1: Since 1960, LSU is 215-60-4 (.778) at night in Tiger Stadium compared to a 21-26-3 (.450) record during the day over that span. Since 2000, LSU is 51-5 in night games and head coach Les Miles is 24-1 in night games in Death Valley. Source: LSUSports.net. (Add one win to all those records, by the way. That was written in the preseason and LSU is won it’s only home game this season … at night last week against Mississippi State).

2: Haunted by dreadful starts and some losses in noon games in 2008, WVU began 6 a.m. practices during spring football in 2009 and brought them back this past spring. Players seem to like it, not necessarily because it prepares them for the season some five months later, but because they have the rest of the day to themselves for work and play.

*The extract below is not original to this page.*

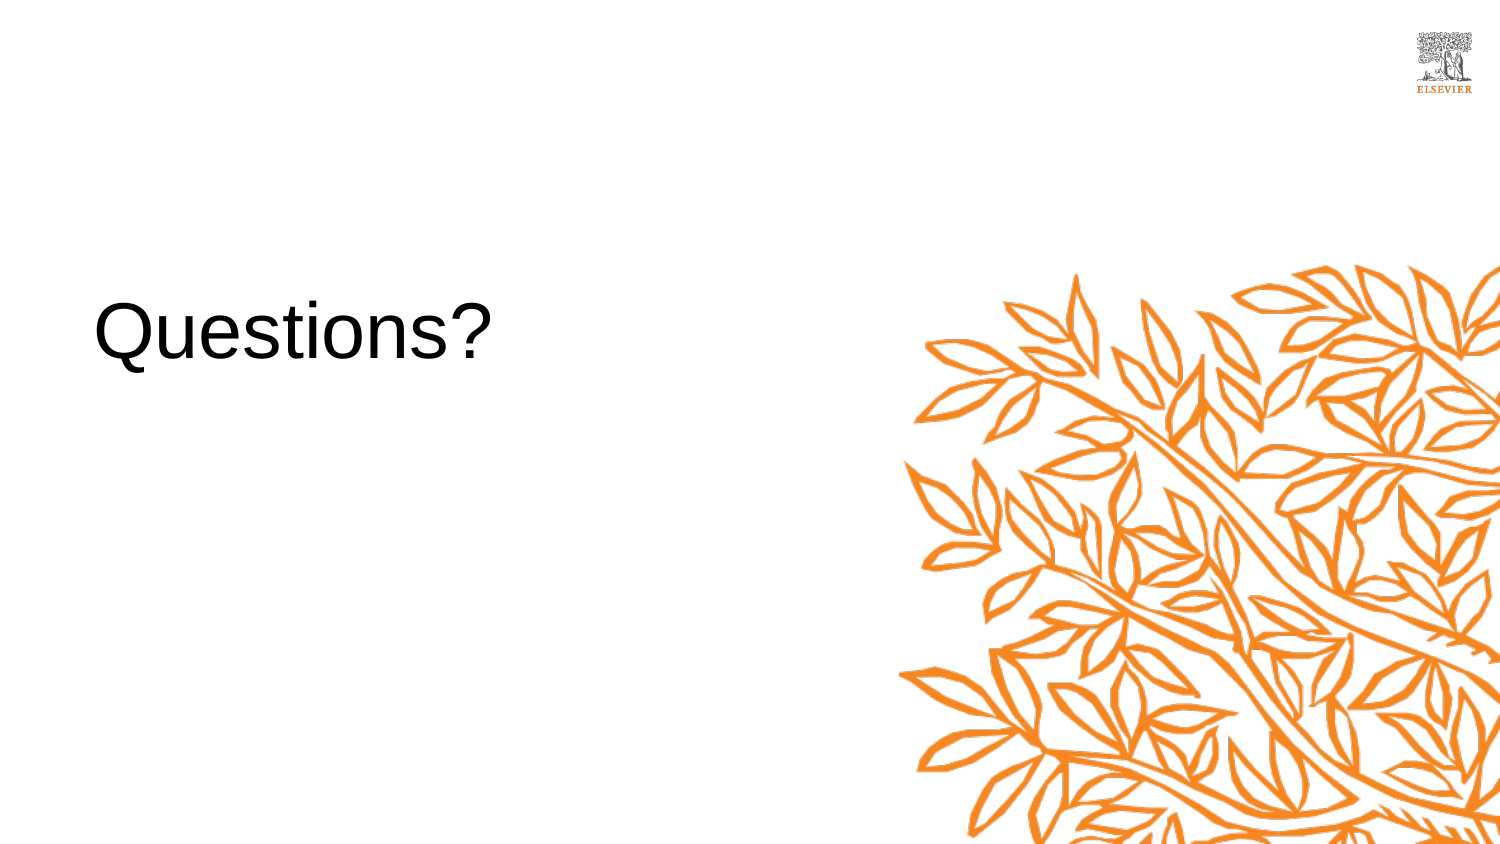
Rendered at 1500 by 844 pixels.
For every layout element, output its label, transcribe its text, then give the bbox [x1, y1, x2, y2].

picture [1417, 32, 1472, 93]
title Questions? [78, 272, 917, 559]
picture [866, 210, 1500, 844]
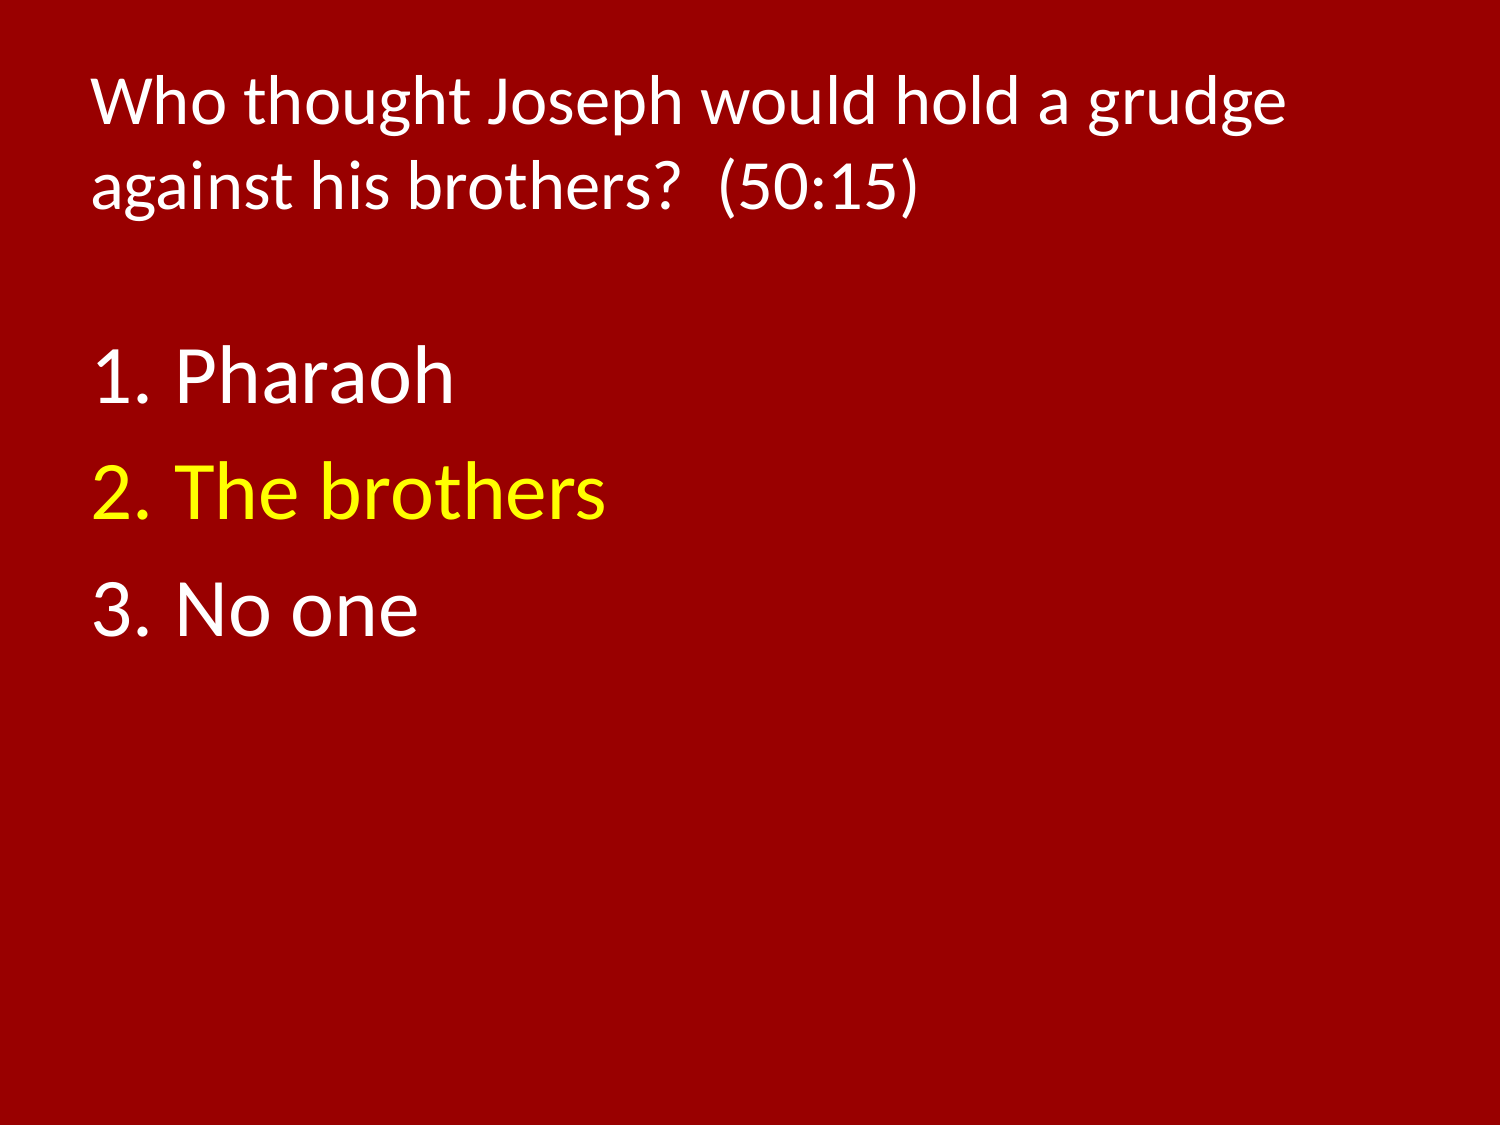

3: He did say that. I remember. The point of the 6 a.m. practices was to get his players not only used to being up early and ready for noon games, but to have them prepared for action as soon as any situation needed them. WVU could play a game at any time of the day. That didn’t matter to Stewart. He wanted his players ready ASAP. He figured there wouldn’t be a lot of time between when his players woke up and when they started practice on the 6 a.m. days. That, he thought, would condition them to be ready right away. Contrast that to, say, sitting around all day and watching games before playing an 8 p.m. game.

4: Stonewall Jackson was born in what is known today as Clarksburg, just down the road from Morgantown.

5: Stewart, a history/military buff, no doubt learned of Jackson’s ways when he was at Virginia Military Institute. That’s where Jackson first became revered for the ways he tested his pupils and developed their discipline, ways that included early marches. VMI is also where Stewart got his first head coaching job. Source: Wikipedia.

6: Slight slip-up, but it makes sense. Stewart was really impressed by the way his team started in a noon game against Maryland “last week.” His team first started to turn that corner at UConn in 2008. WVU was 0-2 on the road at that point that year and had trailed 10-0 against ECU and 14-0 against Colorado at the end of the first quarter. Interestingly enough, WVU trailed UConn 13-7 at the half that game, but won 35-13.

7: Stewart was admittedly “afraid” of a bad start at UConn in 2008. I believe he’ll be the same this year — a Friday night game on Halloween weekend.

8: I guess this happened on his weekly call-in radio show, when he had the opportunity to ask Mountaineer People and Mountaineer Nation to be ready at noon, just like his players.

9: Me.

10: Bill Stewart would prefer to play home games at 3:30 p.m. so that recruits can easily come visit.